Knowledge — that the lovers are entitled to — sits like a shadow over them in broad daylight. Sorrow sleeps inside. In the room just past the philodendron vine, behind the bamboo blinds.

“He needs counseling.”

“I could book two sessions a week for him,” Helen says. “But he said he doesn’t want it. I’ll try to talk to him. He might open up to me easier than a stranger. Is just denial still, right now.”

They all look at the room.

“They’re entitled to know,” Ata says. But if Fraser asks, which one of them would be prepared to break the news? To someone whom they know.
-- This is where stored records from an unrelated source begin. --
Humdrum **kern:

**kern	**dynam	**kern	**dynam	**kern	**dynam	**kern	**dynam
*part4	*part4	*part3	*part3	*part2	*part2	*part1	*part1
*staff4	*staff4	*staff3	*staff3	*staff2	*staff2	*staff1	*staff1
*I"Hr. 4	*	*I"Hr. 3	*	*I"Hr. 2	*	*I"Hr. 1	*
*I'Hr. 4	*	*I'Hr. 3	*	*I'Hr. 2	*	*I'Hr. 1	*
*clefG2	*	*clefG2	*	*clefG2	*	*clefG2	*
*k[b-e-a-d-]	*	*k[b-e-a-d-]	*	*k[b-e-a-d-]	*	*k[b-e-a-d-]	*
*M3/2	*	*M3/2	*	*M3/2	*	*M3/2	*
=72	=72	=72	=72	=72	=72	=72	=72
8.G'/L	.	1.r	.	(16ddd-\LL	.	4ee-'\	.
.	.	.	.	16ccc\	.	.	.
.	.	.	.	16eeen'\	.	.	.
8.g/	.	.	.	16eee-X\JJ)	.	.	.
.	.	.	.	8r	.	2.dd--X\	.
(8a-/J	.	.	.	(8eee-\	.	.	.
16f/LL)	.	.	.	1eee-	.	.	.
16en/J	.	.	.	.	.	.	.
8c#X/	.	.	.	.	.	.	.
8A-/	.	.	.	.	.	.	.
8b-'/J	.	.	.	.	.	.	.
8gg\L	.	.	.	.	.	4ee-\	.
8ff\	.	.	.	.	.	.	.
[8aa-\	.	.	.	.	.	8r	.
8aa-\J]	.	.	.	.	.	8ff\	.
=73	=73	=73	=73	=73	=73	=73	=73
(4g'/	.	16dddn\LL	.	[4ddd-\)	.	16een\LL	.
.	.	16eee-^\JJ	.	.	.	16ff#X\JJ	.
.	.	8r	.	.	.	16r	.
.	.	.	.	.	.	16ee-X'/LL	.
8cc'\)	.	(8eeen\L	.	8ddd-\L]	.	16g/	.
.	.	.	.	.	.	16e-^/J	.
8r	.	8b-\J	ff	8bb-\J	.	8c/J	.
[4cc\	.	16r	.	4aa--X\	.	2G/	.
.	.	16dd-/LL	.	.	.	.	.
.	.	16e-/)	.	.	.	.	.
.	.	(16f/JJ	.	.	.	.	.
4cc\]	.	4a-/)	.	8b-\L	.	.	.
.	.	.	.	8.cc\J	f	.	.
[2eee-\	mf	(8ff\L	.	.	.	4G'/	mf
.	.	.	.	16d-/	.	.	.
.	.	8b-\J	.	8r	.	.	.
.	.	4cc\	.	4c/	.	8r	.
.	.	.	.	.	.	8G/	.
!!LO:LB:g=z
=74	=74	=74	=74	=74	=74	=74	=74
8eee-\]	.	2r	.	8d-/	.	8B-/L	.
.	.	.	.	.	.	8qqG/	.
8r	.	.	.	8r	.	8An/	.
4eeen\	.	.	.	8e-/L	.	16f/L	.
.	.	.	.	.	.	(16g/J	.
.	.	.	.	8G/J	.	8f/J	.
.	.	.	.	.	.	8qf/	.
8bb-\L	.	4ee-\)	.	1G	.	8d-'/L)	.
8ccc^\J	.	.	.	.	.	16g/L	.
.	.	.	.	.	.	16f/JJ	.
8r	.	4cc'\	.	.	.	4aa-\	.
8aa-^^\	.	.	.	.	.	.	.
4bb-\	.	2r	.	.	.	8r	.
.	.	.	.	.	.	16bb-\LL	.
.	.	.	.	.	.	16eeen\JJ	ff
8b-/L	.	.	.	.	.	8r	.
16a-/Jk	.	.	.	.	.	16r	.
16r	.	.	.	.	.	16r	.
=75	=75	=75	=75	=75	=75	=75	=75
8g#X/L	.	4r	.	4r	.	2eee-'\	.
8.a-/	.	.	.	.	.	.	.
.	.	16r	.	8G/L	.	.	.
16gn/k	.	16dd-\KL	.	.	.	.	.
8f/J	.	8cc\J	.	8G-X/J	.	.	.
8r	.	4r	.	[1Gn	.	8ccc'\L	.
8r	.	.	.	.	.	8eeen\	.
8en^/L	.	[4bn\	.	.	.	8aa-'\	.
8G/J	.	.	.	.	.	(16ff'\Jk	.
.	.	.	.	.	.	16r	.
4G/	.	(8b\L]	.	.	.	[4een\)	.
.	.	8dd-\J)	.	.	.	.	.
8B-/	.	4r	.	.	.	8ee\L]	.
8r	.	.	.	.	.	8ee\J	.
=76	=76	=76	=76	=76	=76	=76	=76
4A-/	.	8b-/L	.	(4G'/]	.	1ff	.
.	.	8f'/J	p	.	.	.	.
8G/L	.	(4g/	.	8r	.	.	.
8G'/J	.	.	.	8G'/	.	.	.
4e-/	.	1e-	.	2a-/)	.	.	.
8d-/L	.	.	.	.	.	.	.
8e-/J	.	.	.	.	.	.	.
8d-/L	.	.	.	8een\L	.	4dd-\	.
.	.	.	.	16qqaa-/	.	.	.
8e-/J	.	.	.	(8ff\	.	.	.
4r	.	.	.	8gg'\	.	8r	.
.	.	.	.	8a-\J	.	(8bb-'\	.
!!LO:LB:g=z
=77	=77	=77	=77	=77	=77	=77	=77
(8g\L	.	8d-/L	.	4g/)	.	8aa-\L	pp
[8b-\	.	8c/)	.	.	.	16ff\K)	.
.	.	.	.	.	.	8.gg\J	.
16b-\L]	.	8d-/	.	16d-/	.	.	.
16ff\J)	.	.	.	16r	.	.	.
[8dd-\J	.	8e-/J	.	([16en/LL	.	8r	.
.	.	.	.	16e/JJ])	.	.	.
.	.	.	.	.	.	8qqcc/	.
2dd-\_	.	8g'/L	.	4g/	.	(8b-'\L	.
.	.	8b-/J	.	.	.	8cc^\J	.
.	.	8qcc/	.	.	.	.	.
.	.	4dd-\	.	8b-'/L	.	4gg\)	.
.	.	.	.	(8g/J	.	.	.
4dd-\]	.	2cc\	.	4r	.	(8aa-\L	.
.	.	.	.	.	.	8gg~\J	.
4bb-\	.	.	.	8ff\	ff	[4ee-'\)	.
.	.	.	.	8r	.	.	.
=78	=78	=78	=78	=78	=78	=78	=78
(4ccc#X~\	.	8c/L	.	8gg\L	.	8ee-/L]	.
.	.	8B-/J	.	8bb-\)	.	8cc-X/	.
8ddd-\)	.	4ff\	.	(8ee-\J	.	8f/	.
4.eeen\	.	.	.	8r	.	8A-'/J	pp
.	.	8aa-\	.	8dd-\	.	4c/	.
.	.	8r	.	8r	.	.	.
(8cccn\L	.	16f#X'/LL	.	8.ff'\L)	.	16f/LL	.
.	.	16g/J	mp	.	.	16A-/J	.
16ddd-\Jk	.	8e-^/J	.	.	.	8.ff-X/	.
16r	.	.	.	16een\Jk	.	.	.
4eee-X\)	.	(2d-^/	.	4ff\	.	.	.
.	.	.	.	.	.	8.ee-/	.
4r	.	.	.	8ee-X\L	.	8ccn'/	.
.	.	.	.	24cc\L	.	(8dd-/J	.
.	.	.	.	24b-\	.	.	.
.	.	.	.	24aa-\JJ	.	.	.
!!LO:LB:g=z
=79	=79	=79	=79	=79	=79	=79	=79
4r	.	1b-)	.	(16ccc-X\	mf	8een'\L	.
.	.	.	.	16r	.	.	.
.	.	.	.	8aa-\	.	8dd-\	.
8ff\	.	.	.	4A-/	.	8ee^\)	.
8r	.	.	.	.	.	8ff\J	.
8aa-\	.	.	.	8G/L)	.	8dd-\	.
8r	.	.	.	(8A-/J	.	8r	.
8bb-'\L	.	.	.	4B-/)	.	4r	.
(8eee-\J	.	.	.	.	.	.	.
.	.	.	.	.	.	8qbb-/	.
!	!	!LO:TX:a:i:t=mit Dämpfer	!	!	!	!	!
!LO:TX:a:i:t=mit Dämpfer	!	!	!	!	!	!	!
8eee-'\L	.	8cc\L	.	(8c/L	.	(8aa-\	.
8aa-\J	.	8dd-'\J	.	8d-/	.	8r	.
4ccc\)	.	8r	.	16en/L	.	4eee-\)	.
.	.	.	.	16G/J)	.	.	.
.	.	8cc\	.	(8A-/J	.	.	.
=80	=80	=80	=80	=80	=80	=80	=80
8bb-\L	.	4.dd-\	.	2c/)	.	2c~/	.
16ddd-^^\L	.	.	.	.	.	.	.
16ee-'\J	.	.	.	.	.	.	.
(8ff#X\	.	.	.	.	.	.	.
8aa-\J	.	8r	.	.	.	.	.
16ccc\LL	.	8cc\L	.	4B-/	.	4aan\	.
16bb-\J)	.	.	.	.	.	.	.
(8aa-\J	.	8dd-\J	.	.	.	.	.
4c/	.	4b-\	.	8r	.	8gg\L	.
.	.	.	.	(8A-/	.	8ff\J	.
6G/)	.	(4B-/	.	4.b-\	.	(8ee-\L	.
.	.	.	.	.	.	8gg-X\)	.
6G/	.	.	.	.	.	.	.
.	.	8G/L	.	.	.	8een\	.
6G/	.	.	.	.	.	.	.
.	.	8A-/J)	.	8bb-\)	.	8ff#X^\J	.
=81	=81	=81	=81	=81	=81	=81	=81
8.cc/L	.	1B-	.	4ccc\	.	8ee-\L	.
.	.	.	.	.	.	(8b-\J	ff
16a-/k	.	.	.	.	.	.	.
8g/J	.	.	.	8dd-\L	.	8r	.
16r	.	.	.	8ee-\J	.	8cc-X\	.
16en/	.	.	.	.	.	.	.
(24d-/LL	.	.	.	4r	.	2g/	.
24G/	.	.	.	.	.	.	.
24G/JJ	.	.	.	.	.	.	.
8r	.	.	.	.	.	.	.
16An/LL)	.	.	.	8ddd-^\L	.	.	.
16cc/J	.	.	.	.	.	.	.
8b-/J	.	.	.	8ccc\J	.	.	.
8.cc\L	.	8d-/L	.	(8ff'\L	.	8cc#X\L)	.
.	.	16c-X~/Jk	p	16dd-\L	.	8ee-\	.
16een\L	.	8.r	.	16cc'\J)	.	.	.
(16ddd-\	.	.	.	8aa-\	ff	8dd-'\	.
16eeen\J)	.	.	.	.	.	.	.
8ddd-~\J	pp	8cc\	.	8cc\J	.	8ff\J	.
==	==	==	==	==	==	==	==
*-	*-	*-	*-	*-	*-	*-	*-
“Terence. Oh gosh, Terence.” Helen holds her head and the lawyer-friend rests a hand on the small of her back.

“You remember him from your birthday, don’t you?” Ata asks Pierre. She watches his face go back and escapes with him to that night. Pierre with his haircut fresh from London, clucking and blushing. She couldn’t kiss him hard enough. Dinner out by this pool, with flambeaux waving lights around them. Thomas had filled beer bottles with kerosene, stuffed rag-wicks in, and stuck them in bamboo poles, fixed all fifty upright. Fraser had sent Vernon and all afternoon he was busy helping, rushing around the Savannah many times, to deliver fifty full balloons — cussing how they flying out escaping, excited with the silliness of it all. They cut the cake like it was their wedding. Fraser and Terence approving and solemn on the side, happy for them and slightly sad about something.

Just from sharing a few moments with Fraser and Terence, Ata could see how irresistible Terence’s intelligence made him. He charmed his students with his professor-knowledge of Caribbean history and literature, as well as current music and film. He was creating an archive, spending his own money on first-edition books and tapes, videos and photos, which others had overlooked. He inspired his students with politics and theory from ancient to first world, to third world. And from the genuine timbre of his voice, and the care with which he chose his words and spoke, Ata sensed he charmed women easily as well. He never overdoes the flirting, Fraser swore — he is so decent, he deserves a perfect life.